= What is needed =
I need the number of lines in the data that contain the word "order", and nothing beyond it.

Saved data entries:
-- -- --
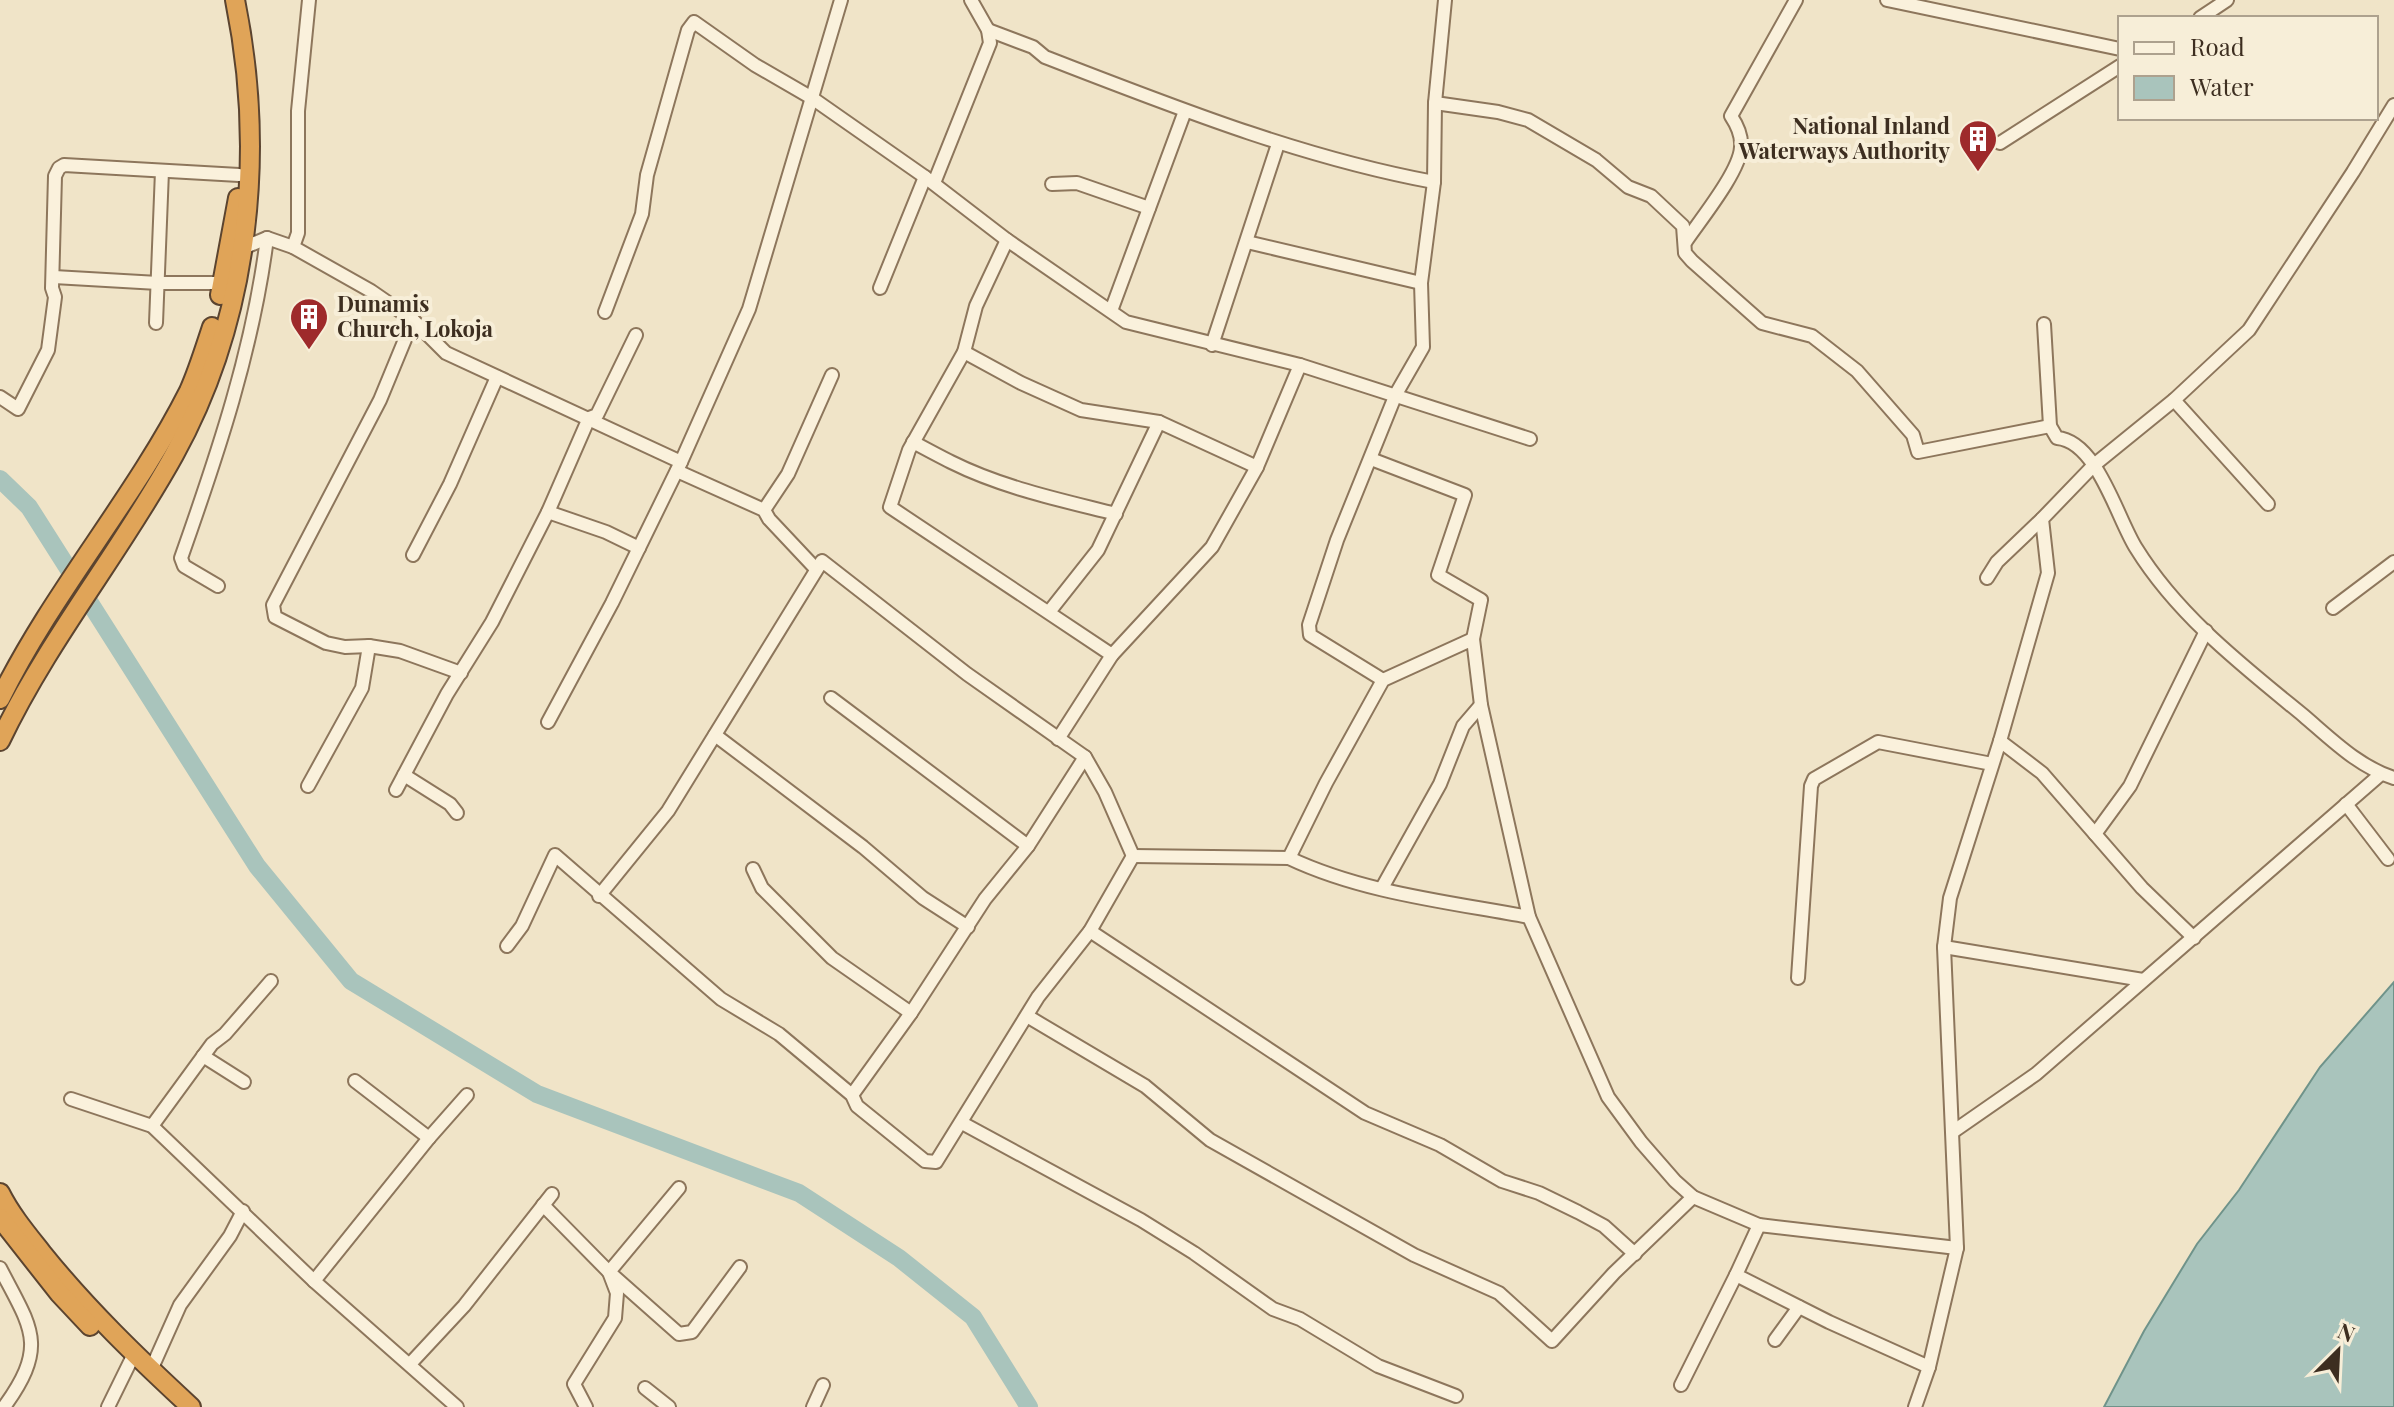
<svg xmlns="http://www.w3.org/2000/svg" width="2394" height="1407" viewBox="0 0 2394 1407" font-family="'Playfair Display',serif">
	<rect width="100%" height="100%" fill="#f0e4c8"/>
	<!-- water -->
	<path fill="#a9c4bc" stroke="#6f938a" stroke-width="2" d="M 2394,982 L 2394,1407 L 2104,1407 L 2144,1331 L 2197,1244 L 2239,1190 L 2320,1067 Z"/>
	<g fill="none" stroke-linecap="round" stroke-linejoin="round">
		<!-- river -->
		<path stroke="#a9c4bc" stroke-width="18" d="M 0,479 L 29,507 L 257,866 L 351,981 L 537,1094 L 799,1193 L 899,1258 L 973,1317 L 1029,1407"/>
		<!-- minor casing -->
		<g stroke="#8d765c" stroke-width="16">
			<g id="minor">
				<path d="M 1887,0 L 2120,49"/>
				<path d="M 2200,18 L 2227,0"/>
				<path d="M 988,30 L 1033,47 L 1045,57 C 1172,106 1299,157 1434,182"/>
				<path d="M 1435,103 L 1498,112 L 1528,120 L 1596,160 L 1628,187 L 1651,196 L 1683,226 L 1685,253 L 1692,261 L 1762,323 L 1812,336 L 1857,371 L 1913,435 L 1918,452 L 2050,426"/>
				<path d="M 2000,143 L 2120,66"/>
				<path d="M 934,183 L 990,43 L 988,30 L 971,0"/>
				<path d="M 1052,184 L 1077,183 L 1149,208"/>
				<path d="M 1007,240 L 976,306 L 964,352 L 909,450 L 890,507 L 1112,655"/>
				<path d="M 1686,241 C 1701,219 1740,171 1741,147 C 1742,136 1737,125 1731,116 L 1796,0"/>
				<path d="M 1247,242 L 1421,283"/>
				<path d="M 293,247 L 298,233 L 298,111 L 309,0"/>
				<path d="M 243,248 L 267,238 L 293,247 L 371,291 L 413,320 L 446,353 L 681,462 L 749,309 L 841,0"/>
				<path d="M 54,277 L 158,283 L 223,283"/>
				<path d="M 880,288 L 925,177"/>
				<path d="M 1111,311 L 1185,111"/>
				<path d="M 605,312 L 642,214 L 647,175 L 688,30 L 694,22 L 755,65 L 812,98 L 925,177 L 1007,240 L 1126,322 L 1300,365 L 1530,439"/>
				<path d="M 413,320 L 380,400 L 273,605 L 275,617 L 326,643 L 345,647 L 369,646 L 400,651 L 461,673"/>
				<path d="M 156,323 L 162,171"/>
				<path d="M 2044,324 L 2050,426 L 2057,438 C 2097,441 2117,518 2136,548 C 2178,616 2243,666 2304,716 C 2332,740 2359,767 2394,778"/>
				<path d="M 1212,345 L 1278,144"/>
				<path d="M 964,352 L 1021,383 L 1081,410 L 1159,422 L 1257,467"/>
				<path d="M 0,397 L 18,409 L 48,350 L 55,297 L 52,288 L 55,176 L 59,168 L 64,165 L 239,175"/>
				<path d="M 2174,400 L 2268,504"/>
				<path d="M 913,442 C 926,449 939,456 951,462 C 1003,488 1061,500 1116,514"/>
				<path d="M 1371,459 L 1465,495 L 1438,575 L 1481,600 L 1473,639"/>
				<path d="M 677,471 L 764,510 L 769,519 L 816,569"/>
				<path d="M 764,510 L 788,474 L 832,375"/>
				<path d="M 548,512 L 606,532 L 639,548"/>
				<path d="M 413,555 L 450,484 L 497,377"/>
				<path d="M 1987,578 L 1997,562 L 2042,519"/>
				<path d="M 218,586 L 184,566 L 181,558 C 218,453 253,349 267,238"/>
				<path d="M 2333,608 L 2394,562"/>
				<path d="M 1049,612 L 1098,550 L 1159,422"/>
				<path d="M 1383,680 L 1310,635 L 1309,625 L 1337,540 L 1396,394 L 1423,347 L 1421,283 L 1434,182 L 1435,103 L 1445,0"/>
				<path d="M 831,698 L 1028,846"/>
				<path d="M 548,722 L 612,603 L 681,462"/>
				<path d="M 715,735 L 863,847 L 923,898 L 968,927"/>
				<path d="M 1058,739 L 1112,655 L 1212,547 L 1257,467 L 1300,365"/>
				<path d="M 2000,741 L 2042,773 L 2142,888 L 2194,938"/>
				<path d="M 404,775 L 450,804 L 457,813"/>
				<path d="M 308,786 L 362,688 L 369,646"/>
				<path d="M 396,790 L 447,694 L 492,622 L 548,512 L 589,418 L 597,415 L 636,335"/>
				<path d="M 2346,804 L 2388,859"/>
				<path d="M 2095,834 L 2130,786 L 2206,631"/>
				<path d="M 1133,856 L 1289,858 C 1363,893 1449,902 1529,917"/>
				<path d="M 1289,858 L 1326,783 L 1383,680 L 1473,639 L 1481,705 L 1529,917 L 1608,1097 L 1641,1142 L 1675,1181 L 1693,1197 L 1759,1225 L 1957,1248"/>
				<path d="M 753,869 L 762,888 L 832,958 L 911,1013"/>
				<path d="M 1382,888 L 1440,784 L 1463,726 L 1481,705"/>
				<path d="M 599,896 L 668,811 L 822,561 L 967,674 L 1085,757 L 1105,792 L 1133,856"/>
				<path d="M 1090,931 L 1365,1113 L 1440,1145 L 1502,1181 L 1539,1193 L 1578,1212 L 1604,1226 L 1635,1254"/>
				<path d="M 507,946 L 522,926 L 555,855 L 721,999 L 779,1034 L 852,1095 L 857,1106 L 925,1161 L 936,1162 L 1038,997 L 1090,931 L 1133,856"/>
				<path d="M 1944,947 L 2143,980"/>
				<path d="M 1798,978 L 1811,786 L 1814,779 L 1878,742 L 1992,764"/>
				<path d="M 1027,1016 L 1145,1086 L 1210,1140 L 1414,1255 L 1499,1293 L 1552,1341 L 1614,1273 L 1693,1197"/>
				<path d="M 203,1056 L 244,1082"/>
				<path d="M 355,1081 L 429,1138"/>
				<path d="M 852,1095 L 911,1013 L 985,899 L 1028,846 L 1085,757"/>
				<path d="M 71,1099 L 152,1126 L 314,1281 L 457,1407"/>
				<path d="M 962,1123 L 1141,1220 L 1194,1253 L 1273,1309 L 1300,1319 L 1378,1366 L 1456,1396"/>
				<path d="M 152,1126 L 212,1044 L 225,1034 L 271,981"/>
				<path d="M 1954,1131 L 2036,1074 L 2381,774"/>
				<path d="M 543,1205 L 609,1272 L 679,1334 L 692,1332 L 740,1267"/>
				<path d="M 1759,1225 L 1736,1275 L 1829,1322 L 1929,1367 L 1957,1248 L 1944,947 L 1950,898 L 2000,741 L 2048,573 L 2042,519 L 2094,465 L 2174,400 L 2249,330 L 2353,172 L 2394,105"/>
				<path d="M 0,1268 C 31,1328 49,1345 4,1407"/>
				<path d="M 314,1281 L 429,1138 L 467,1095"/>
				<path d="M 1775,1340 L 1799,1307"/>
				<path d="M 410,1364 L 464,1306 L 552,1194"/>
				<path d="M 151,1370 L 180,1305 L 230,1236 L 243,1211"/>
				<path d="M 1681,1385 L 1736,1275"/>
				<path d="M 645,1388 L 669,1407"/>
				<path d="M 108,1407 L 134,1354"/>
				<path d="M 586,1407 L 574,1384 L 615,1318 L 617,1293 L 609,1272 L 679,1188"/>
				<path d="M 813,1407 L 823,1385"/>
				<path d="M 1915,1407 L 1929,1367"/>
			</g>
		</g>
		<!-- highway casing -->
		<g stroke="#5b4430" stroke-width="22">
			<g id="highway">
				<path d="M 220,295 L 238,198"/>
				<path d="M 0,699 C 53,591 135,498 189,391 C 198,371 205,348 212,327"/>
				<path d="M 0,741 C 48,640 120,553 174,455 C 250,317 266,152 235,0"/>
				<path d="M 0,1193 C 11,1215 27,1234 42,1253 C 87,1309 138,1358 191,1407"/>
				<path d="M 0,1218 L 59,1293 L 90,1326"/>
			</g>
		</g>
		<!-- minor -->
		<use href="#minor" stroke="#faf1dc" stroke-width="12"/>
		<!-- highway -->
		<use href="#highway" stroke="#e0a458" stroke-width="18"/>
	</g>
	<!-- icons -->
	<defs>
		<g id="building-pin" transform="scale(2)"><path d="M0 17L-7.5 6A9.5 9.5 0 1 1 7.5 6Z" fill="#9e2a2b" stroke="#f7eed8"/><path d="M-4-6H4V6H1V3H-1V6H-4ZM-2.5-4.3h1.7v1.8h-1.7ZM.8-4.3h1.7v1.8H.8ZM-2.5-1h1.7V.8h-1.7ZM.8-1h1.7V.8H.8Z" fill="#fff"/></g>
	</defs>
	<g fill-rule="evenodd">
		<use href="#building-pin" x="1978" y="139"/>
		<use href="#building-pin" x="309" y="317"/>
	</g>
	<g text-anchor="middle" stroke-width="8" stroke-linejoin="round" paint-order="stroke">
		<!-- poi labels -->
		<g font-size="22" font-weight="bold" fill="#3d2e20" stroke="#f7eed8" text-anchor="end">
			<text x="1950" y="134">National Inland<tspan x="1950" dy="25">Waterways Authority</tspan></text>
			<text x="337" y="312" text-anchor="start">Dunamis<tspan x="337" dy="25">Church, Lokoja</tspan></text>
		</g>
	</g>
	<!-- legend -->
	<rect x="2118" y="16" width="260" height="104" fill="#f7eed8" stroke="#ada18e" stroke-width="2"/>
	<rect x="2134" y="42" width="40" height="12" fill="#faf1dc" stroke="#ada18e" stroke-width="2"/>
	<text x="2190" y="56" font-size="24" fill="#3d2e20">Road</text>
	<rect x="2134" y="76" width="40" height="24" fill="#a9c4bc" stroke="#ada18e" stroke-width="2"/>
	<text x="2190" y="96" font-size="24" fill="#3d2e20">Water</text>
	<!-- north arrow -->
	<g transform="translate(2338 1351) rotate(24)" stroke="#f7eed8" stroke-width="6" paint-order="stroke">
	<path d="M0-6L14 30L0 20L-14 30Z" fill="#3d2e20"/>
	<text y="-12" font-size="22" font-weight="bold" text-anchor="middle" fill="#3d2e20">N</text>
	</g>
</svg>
-- -- --
= Expected answer =
2